Document |
Rosemary and potato pizza charged by weight

Rosemary and potato pizza charged by weight

  • Stick with a primo (first course, usually pasta, risotto or soup) if you are vegetarian – a secondo (second course) is almost always meat and a primo is tasty and filling enough.
  • Try regional specialities. Do some research before you go or ask a local. Here are our favourites in Puglia, Liguria, Sicily and Tuscany.
Cacio e pepe

Cacio e pepe (cheese and pepper pasta) a Roman speciality

  • Order wine with a meal – beer and soft drinks are only really acceptable with pizza.
  • Order a glass of wine even if only bottles are listed – there is always the option of un bicchiere (glass) or un quarto (quarter litre) jug of the house wine.
  • Choose your mineral water naturale (normal) or frizzante (fizzy) – a litre bottle is served with every meal and unfortunately tap water just isn’t common.
  • Visit a vineyard for a wine tour and tasting.

Wine tasting

  • Buy olive oil from a farm (vineyards often make olive oil too). You’ll never go back to the supermarket stuff.
  • Fill up on the aperitivo buffets served free in bars when you buy a drink in the early evenings if you are on a budget.

Material supplied |
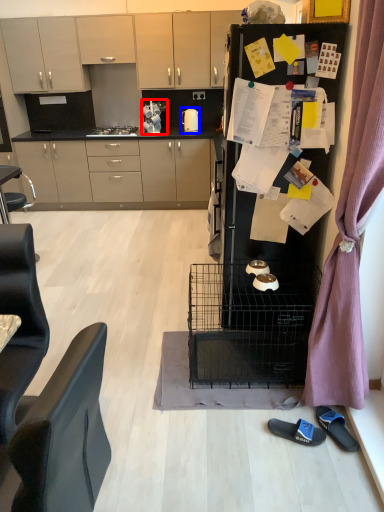
Question: Among these objects, which one is nearest to the camera, appliance (highlighted by a red box) or kitchen appliance (highlighted by a blue box)?

Choices:
 (A) appliance
 (B) kitchen appliance

Answer: (A)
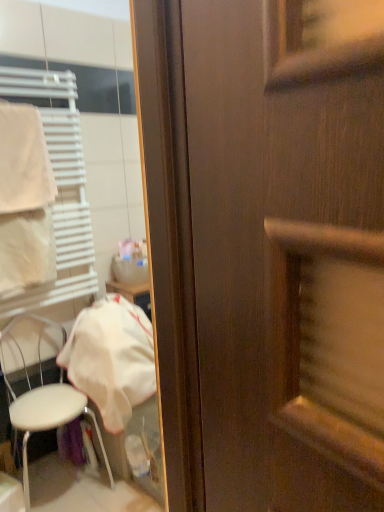
What do you see at coordinates (24, 160) in the screenshot? The width and height of the screenshot is (384, 512). I see `white fabric towel at left` at bounding box center [24, 160].

Find the location of a particular element. white plastic towel rack at left is located at coordinates (58, 191).

I want to click on white fabric towel at left, so click(24, 160).

Considering the positions of objects white fabric at left and white fabric towel at left in the image provided, who is in front, white fabric at left or white fabric towel at left?

white fabric towel at left.

Between white fabric at left and white fabric towel at left, which one has larger size?

Bigger between the two is white fabric at left.

Locate an element on the screen. towel/napkin on the left of white fabric at left is located at coordinates (24, 160).

Would you say white plastic chair at lower left is inside or outside white fabric towel at left?

white plastic chair at lower left is spatially situated outside white fabric towel at left.

From a real-world perspective, which is physically below, white plastic chair at lower left or white fabric towel at left?

From a 3D spatial view, white plastic chair at lower left is below.

Between white plastic chair at lower left and white fabric towel at left, which one has smaller width?

Thinner between the two is white fabric towel at left.

Which is behind, white plastic chair at lower left or white fabric towel at left?

Positioned behind is white fabric towel at left.

From the image's perspective, which object appears higher, white fabric at left or white plastic towel rack at left?

From the image's view, white plastic towel rack at left is above.

Which object is thinner, white fabric at left or white plastic towel rack at left?

With smaller width is white plastic towel rack at left.

Considering the positions of point (94, 323) and point (17, 68), is point (94, 323) closer or farther from the camera than point (17, 68)?

Point (94, 323) appears to be farther away from the viewer than point (17, 68).

Would you say white fabric at left is outside white plastic towel rack at left?

Absolutely, white fabric at left is external to white plastic towel rack at left.

You are a GUI agent. You are given a task and a screenshot of the screen. Output one action in this format:
    pyautogui.click(x=<x>, y=<y>)
    Task: Click on the chair on the left of white fabric at left
    
    Given the screenshot: What is the action you would take?
    pyautogui.click(x=49, y=418)

Which point is more forward, [75,326] or [24,483]?

The point [24,483] is closer.

Considering the sizes of objects white fabric at left and white plastic chair at lower left in the image provided, who is thinner, white fabric at left or white plastic chair at lower left?

Thinner between the two is white plastic chair at lower left.

How many degrees apart are the facing directions of white fabric at left and white plastic chair at lower left?

The angle between the facing direction of white fabric at left and the facing direction of white plastic chair at lower left is 2.41e-05 degrees.

Could you tell me if white fabric towel at left is facing white fabric at left?

No, white fabric towel at left is not turned towards white fabric at left.

Is white fabric at left surrounded by white fabric towel at left?

No, white fabric at left is not surrounded by white fabric towel at left.

Is white fabric towel at left smaller than white fabric at left?

Yes.

How different are the orientations of white fabric towel at left and white fabric at left in degrees?

They differ by 1.03 degrees in their facing directions.

From the image's perspective, does white fabric towel at left appear higher than white plastic chair at lower left?

Yes.

Locate an element on the screen. This screenshot has width=384, height=512. chair on the right of white fabric towel at left is located at coordinates coord(49,418).

Does white fabric towel at left contain white plastic chair at lower left?

No, white plastic chair at lower left is not a part of white fabric towel at left.

Which object is wider, white plastic chair at lower left or white fabric at left?

Wider between the two is white fabric at left.

Who is taller, white plastic chair at lower left or white fabric at left?

With more height is white plastic chair at lower left.

Does white plastic chair at lower left have a smaller size compared to white fabric at left?

No, white plastic chair at lower left is not smaller than white fabric at left.

At what (x,y) coordinates should I click in order to perform the action: click on towel/napkin on the left of white fabric at left. Please return your answer as a coordinate pair (x, y). This screenshot has height=512, width=384. Looking at the image, I should click on (24, 160).

Image resolution: width=384 pixels, height=512 pixels. I want to click on towel/napkin that appears above the white plastic chair at lower left (from the image's perspective), so click(24, 160).

Estimate the real-world distances between objects in this image. Which object is closer to white plastic towel rack at left, white fabric towel at left or white plastic chair at lower left?

white fabric towel at left lies closer to white plastic towel rack at left than the other object.

Estimate the real-world distances between objects in this image. Which object is closer to white fabric at left, white plastic chair at lower left or white plastic towel rack at left?

Among the two, white plastic chair at lower left is located nearer to white fabric at left.

Which object lies nearer to the anchor point white fabric at left, white plastic chair at lower left or white fabric towel at left?

white plastic chair at lower left.

Estimate the real-world distances between objects in this image. Which object is further from white plastic towel rack at left, white plastic chair at lower left or white fabric at left?

The object further to white plastic towel rack at left is white plastic chair at lower left.

From the image, which object appears to be nearer to white fabric towel at left, white plastic towel rack at left or white plastic chair at lower left?

white plastic towel rack at left is positioned closer to the anchor white fabric towel at left.

From the image, which object appears to be farther from white fabric towel at left, white plastic chair at lower left or white fabric at left?

The object further to white fabric towel at left is white plastic chair at lower left.

When comparing their distances from white plastic chair at lower left, does white fabric towel at left or white fabric at left seem closer?

white fabric at left lies closer to white plastic chair at lower left than the other object.

Considering their positions, is white fabric at left positioned closer to white plastic towel rack at left than white plastic chair at lower left?

The object closer to white plastic towel rack at left is white fabric at left.

Locate an element on the screen. The height and width of the screenshot is (512, 384). cloth between white plastic towel rack at left and white plastic chair at lower left vertically is located at coordinates (111, 358).

You are a GUI agent. You are given a task and a screenshot of the screen. Output one action in this format:
    pyautogui.click(x=<x>, y=<y>)
    Task: Click on the cloth between white fabric towel at left and white plastic chair at lower left from top to bottom
    
    Given the screenshot: What is the action you would take?
    pyautogui.click(x=111, y=358)

I want to click on shutter between white fabric towel at left and white fabric at left from top to bottom, so click(x=58, y=191).

This screenshot has width=384, height=512. Identify the location of shutter between white fabric towel at left and white plastic chair at lower left vertically. (58, 191).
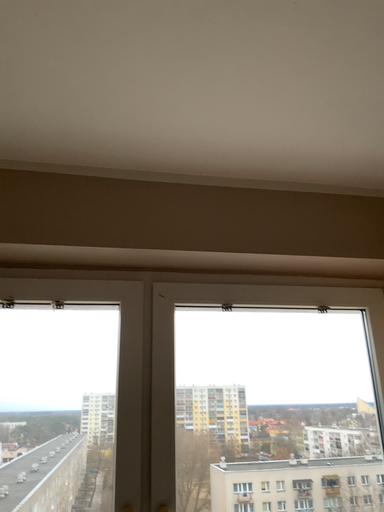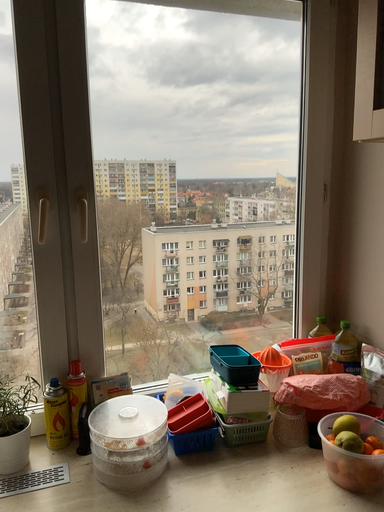
Question: Which way did the camera rotate in the video?

Choices:
 (A) rotated right
 (B) rotated left

Answer: (A)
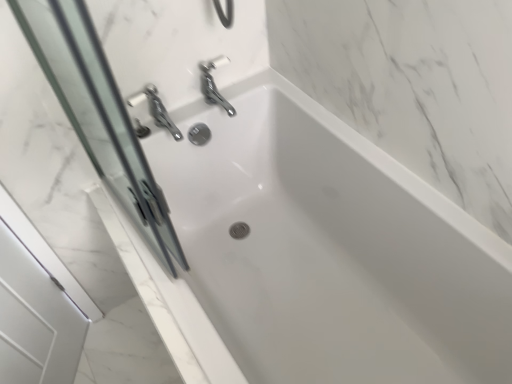
Question: Should I look upward or downward to see white glossy bathtub at center?

Choices:
 (A) up
 (B) down

Answer: (B)

Question: Can white glossy bathtub at center be found inside transparent glass screen door at left?

Choices:
 (A) yes
 (B) no

Answer: (B)

Question: Is transparent glass screen door at left next to white glossy bathtub at center?

Choices:
 (A) no
 (B) yes

Answer: (A)

Question: From the image's perspective, is transparent glass screen door at left on top of white glossy bathtub at center?

Choices:
 (A) no
 (B) yes

Answer: (B)

Question: From a real-world perspective, is transparent glass screen door at left below white glossy bathtub at center?

Choices:
 (A) yes
 (B) no

Answer: (B)

Question: Is transparent glass screen door at left facing towards white glossy bathtub at center?

Choices:
 (A) yes
 (B) no

Answer: (B)

Question: Considering the relative sizes of transparent glass screen door at left and white glossy bathtub at center in the image provided, is transparent glass screen door at left bigger than white glossy bathtub at center?

Choices:
 (A) yes
 (B) no

Answer: (B)

Question: Is white glossy bathtub at center oriented towards transparent glass screen door at left?

Choices:
 (A) yes
 (B) no

Answer: (B)

Question: Is white glossy bathtub at center at the left side of transparent glass screen door at left?

Choices:
 (A) no
 (B) yes

Answer: (A)

Question: Considering the relative sizes of white glossy bathtub at center and transparent glass screen door at left in the image provided, is white glossy bathtub at center bigger than transparent glass screen door at left?

Choices:
 (A) yes
 (B) no

Answer: (A)

Question: Does white glossy bathtub at center have a greater height compared to transparent glass screen door at left?

Choices:
 (A) yes
 (B) no

Answer: (B)

Question: Is white glossy bathtub at center thinner than transparent glass screen door at left?

Choices:
 (A) yes
 (B) no

Answer: (B)

Question: From a real-world perspective, is white glossy bathtub at center over transparent glass screen door at left?

Choices:
 (A) yes
 (B) no

Answer: (B)

Question: Would you say white glossy bathtub at center is inside or outside transparent glass screen door at left?

Choices:
 (A) inside
 (B) outside

Answer: (B)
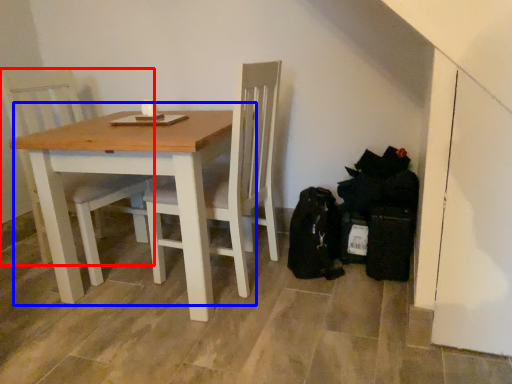
Question: Which point is closer to the camera, chair (highlighted by a red box) or table (highlighted by a blue box)?

Choices:
 (A) chair
 (B) table

Answer: (B)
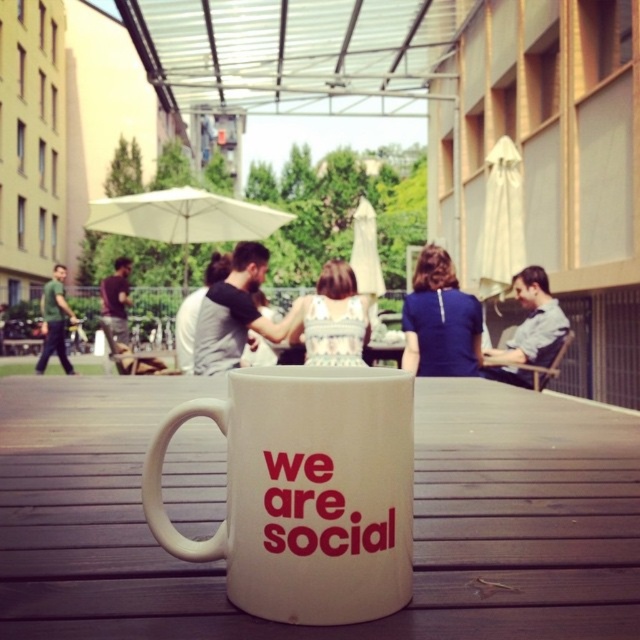
You are standing in this outdoor dining area and want to hand a menu to the person wearing the blue fabric shirt at center and the green cotton shirt at left. Which person will you approach first to ensure you can reach them without moving past others?

You should approach the blue fabric shirt at center first because it is closer to the viewer, so you can reach them without needing to move past others, whereas the green cotton shirt at left is further away.

You are a fashion designer observing a crowd at a social event. You notice two shirts at the center of the image. Which shirt is positioned higher between the blue fabric shirt at center and the light blue shirt at center?

The blue fabric shirt at center is positioned higher than the light blue shirt at center according to the description.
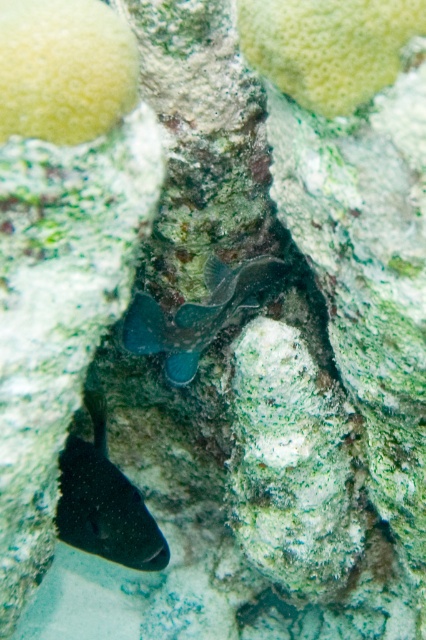
Image resolution: width=426 pixels, height=640 pixels. What do you see at coordinates (104, 500) in the screenshot?
I see `shiny black fish at lower left` at bounding box center [104, 500].

Is shiny black fish at lower left shorter than shiny blue fish at center?

Incorrect, shiny black fish at lower left's height does not fall short of shiny blue fish at center's.

The width and height of the screenshot is (426, 640). I want to click on shiny black fish at lower left, so click(104, 500).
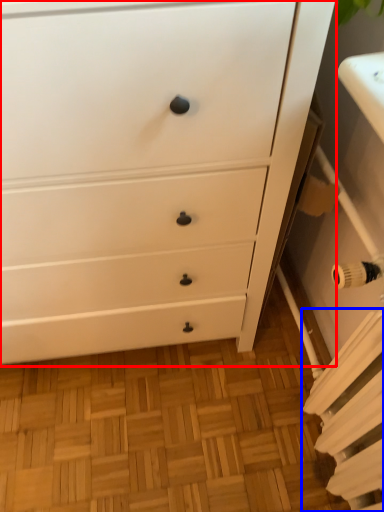
Question: Which object appears farthest to the camera in this image, chest of drawers (highlighted by a red box) or radiator (highlighted by a blue box)?

Choices:
 (A) chest of drawers
 (B) radiator

Answer: (B)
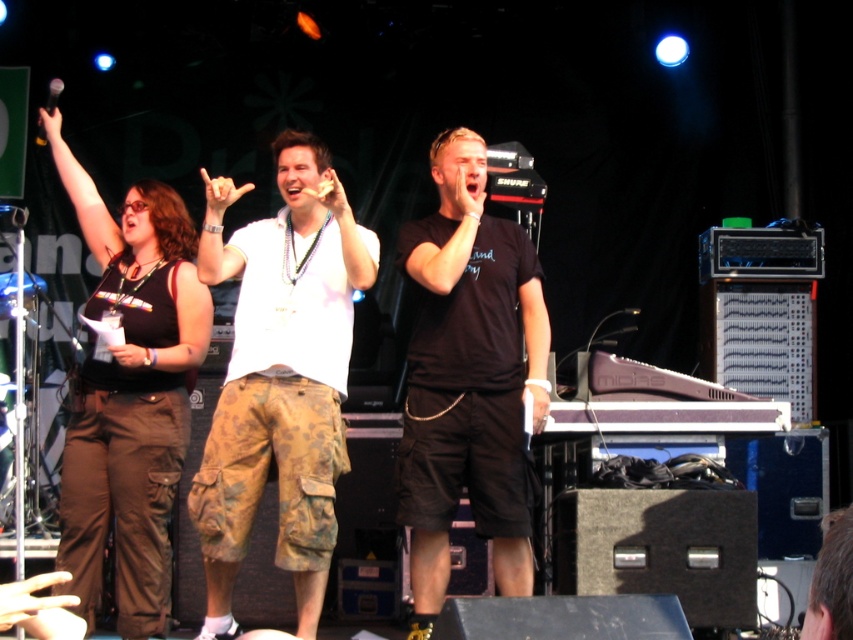
Can you confirm if camo shorts at center is positioned to the left of black cotton t-shirt at center?

Yes, camo shorts at center is to the left of black cotton t-shirt at center.

Does camo shorts at center appear on the right side of black cotton t-shirt at center?

Incorrect, camo shorts at center is not on the right side of black cotton t-shirt at center.

This screenshot has width=853, height=640. Find the location of `camo shorts at center`. camo shorts at center is located at coordinates (280, 376).

Is camo shorts at center to the right of matte black tank top at center from the viewer's perspective?

Correct, you'll find camo shorts at center to the right of matte black tank top at center.

Which is below, camo shorts at center or matte black tank top at center?

camo shorts at center is lower down.

Is point (248, 404) behind point (115, 365)?

No, it is not.

Find the location of `camo shorts at center`. camo shorts at center is located at coordinates (280, 376).

Who is positioned more to the left, camo shorts at center or black matte microphone at upper left?

black matte microphone at upper left

Does point (335, 298) come behind point (51, 109)?

No, it is in front of (51, 109).

Where is `camo shorts at center`? Image resolution: width=853 pixels, height=640 pixels. camo shorts at center is located at coordinates (280, 376).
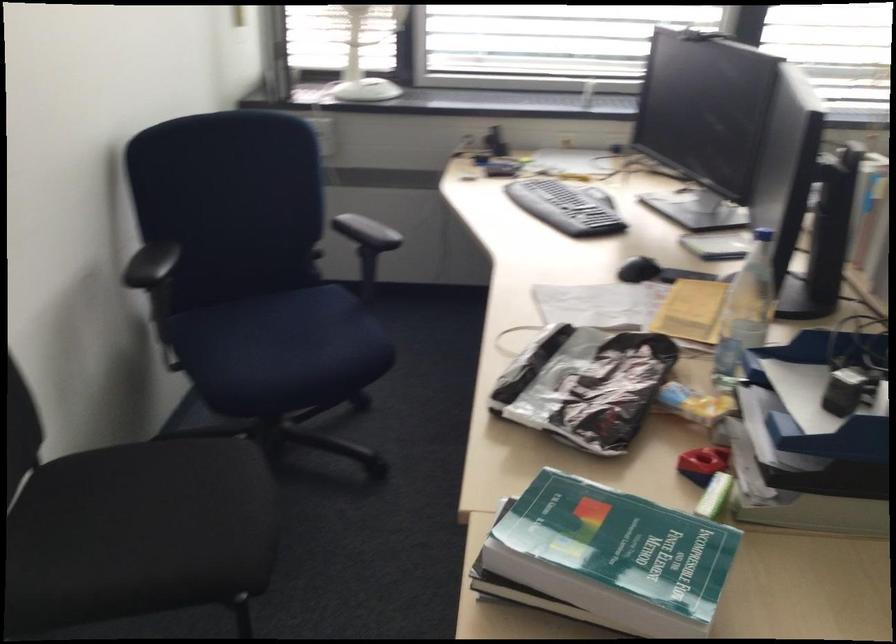
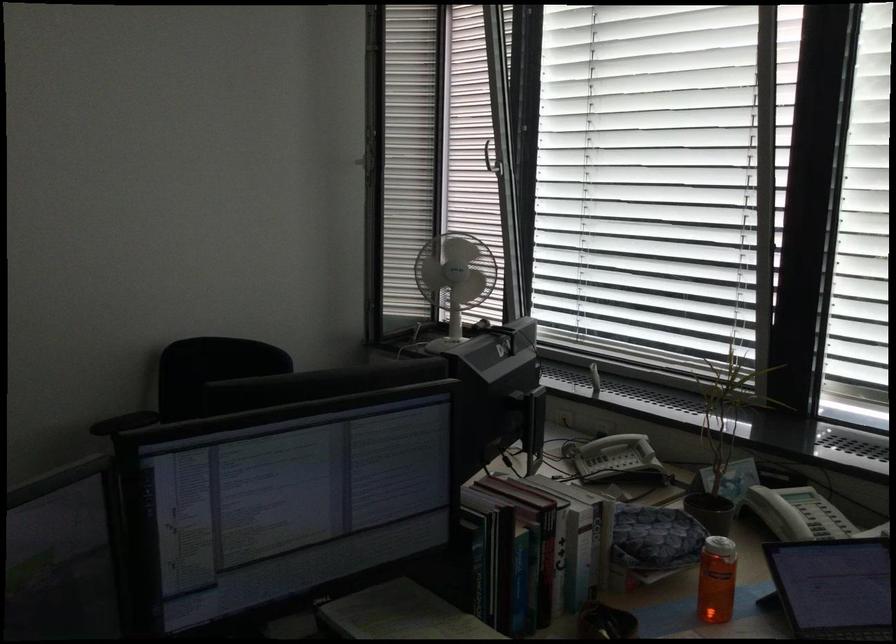
Question: I am providing you with two images of the same scene from different viewpoints. After the viewpoint changes to image2, which objects are now occluded?

Choices:
 (A) silver window handle
 (B) magazine on rack
 (C) orange water bottle
 (D) blue chair sitting surface

Answer: (D)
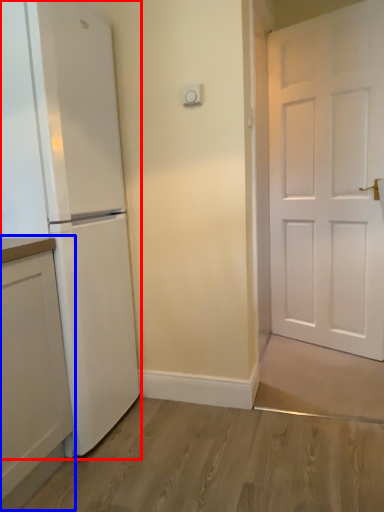
Question: Which object appears farthest to the camera in this image, refrigerator (highlighted by a red box) or cabinetry (highlighted by a blue box)?

Choices:
 (A) refrigerator
 (B) cabinetry

Answer: (A)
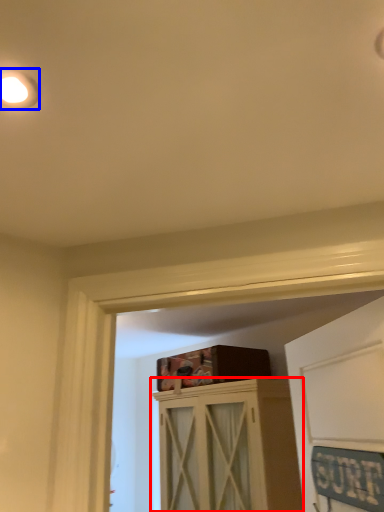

Exercise instructions |
A: Please reproduce the Italian food and drink tips from "Wine tasting" up to and including "on a budget.".
B: Write the next part of the tips on eating and drinking in Italy, picking up after their final sentence.

Expected results |
A:
Wine tasting

  • Buy olive oil from a farm (vineyards often make olive oil too). You’ll never go back to the supermarket stuff.
  • Fill up on the aperitivo buffets served free in bars when you buy a drink in the early evenings if you are on a budget.

B:
  • Picnic. Even the simplest things taste great in Italy so buy some bread, cheese, olives and fruit from an alimentari or supermarket and find a park to enjoy them in.

Cherries

  • Carry around a small Italian dictionary or phrasebook to help you decode the menu so you don’t have to eat in restaurants with English menus.
  • Take a food tour to learn more about Italian food culture and get some local restaurant tips. We loved our tours in Tuscany and Rome.

Italian menu

Don’t

  • Eat in a gelateria that has bright green mint or pistachio gelato – the ingredients won’t be natural.
  • Order cappuccino after 10am.
  • Eat in a restaurant with a tourist menu or with someone outside encouraging you to come in.

Restaurant

  • Feel obliged to order every course – an antipasto (starter), primo (first course), secondo (second course) with contorno (side dish), and dolce (dessert) is a lot of food. Pick and choose as you please.
  • Ask for oil and vinegar to go with your bread. That’s not a real Italian thing. It’s not served with butter either.
  • Eat bread with your pasta. Instead use it to fare la scarpetta (literally “make a little shoe”) and mop up the leftover sauce on your plate.
Bread basket

Our best ever bread basket

  • Expect fancy salad dressings. A salad is dressed at the table with olive oil, vinegar, salt and pepper. When the ingredients are this good you don’t need any more.
  • Feel like you have to tip. It’s optional.
  • Be surprised by extra charges on your bill. Restaurants usually charge from €1-2.50 per person for pane e coperto (bread and cover charge).
  • Order a soft drink in a restaurant unless you are prepared for pay around €3 – the same price as un quarto (quarter litre) of wine.
  • Expect restaurants to be open for cena (dinner) until 7.30 or 8pm.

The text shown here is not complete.